Rohingya refugees face ordeal of monsoon
Tens of thousands of Rohingya refugees living in shacks in makeshift camps in Bangladesh are facing the terrifying prospect of destructive rain and storms as the annual monsoon season approaches.
The barren hillsides in southern Bangladesh that are home to the Rohingya have been buttressed by thousands of sandbags.
“They make it safer, but they won’t hold if the rain is really heavy,” said Medecins Sans Frontieres worker Michel Lagarde.
Almost 700,000 Rohingya Muslims have fled to Bangladesh since last August escaping a brutal and bloody military crackdown in neighbouring Myanmar.
Most now live in flimsy, bamboo-and-plastic structures perched on what were once forested hills.
The onset of the monsoon season could see what has become one of the world’s biggest refugee crises become a humanitarian catastrophe.
Each year Bangladesh is lashed by typhoons, and the Rohingya camps are clustered in a part of the country that records the highest rainfall.
Computer modelling by the United Nations refugee agency (UNHCR) shows that more than 100,000 refugees will be threatened by landslides and floods in the coming monsoon.
The rains usually begin in April and peak in July, according to Bangladesh’s Meteorology Department.
In one of the biggest camps at Kutupalong-Balukhali, the UNHCR modeling suggests up to a third of the area could be flooded, leaving more than 85,000 refugees homeless.
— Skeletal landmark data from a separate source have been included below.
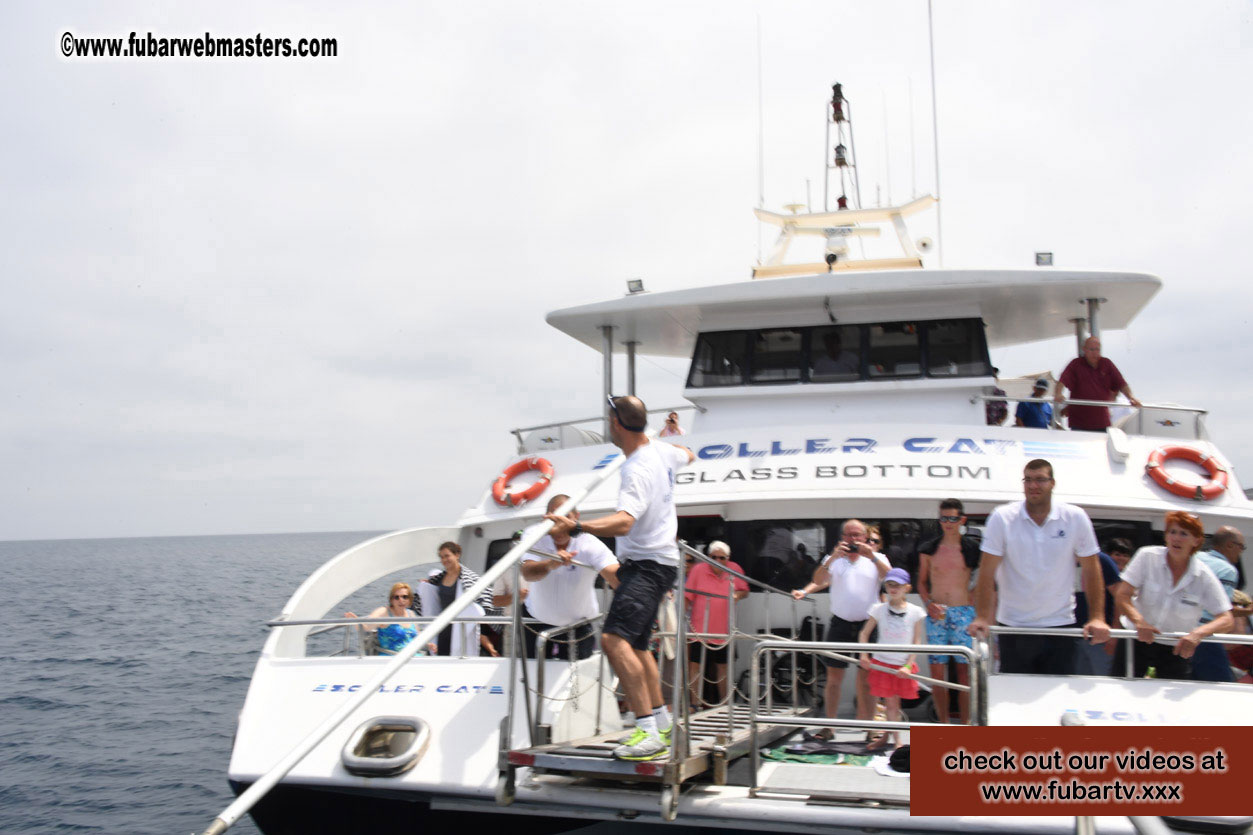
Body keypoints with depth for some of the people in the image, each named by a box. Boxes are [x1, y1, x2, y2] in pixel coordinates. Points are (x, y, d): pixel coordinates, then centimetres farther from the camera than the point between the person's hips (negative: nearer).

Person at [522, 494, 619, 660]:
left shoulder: (591, 545, -25)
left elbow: (617, 577, -41)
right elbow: (527, 574, -36)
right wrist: (551, 564, -59)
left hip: (578, 624, -1)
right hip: (537, 620, 2)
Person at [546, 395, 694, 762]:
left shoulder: (637, 471, -24)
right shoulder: (661, 451, 5)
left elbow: (623, 522, -39)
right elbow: (687, 455, 30)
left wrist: (577, 527, -51)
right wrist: (672, 438, 51)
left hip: (646, 564, -11)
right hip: (657, 560, 11)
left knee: (614, 638, -25)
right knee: (635, 645, 21)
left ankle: (649, 732, -28)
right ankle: (662, 725, 31)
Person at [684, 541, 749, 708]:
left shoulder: (734, 569, 1)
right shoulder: (698, 569, -6)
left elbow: (745, 591, 13)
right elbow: (687, 597, -2)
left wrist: (737, 595, -10)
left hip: (723, 629, 3)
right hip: (699, 629, -3)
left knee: (722, 665, 13)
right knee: (695, 664, -4)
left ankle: (724, 702, 25)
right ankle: (695, 703, 5)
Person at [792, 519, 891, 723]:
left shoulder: (876, 559, 7)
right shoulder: (834, 559, 9)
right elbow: (818, 580, -6)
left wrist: (873, 557, -22)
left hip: (867, 624, -1)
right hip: (840, 624, 1)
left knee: (866, 680, 1)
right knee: (833, 678, 3)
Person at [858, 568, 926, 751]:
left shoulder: (915, 612, -3)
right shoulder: (879, 609, -2)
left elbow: (917, 641, -2)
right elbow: (864, 634, 4)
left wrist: (908, 666, -9)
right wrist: (864, 655, -11)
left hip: (903, 666, 0)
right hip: (882, 663, 0)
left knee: (892, 702, 7)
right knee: (890, 703, 2)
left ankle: (888, 736, 24)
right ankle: (895, 741, 11)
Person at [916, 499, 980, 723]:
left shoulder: (972, 549, 2)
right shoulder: (928, 549, 6)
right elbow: (922, 582, 14)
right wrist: (929, 603, -4)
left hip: (963, 612, -2)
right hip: (936, 613, 2)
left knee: (964, 669, -1)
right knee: (937, 670, 2)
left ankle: (965, 723, 8)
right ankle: (943, 722, 12)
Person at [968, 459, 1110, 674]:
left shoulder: (1075, 518, -3)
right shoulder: (1002, 518, -7)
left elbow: (1091, 570, 2)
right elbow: (987, 572, -9)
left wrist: (1097, 617, -7)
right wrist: (982, 618, -18)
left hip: (1060, 624, 1)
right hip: (1013, 626, -1)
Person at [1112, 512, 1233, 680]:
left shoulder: (1204, 576, -9)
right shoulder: (1148, 556, -11)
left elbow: (1226, 619, -13)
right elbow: (1122, 595, -15)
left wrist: (1198, 633, -32)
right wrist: (1139, 621, -34)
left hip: (1176, 648, 1)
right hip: (1138, 639, -1)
Another 23,000 refugees live on slopes that are at risk of landslide.
The UNHCR, International Organisation for Migration (IOM) and the World Food Program are using earthmoving equipment to level more than 100 hectares in northern Kutupalong-Balukhali camp in a bid to make the area safe, according to the UNHCR.
IOM is putting trying to improve roads and stabilise slopes as well as also setting up emergency diarrhoea treatment centres and providing search and rescue and first aid training.
Bangladesh’s Disaster Management agency says the government is working with the UN to relocate 133,000 people living in high-risk areas.
It has also launched a Rohingya-language radio station that will act as a natural disaster warning system, the agency said.
There is also a controversial plan to turn an uninhabited island in the Bay of Bengal into a temporary home for the Rohingya and move 100,000 refugees there ahead of the monsoon.
Medecins Sans Frontieres says flooding increases the risk of disease outbreaks and also can block the delivery of vital medical supplies. It can also flood latrines, washrooms and tube wells, creating a public health crisis.
The risk of landslides has been worsened because refugee families cut down trees to use as fuel in cooking fires.
Other trees were cut down to make way for the refugees’ shelters.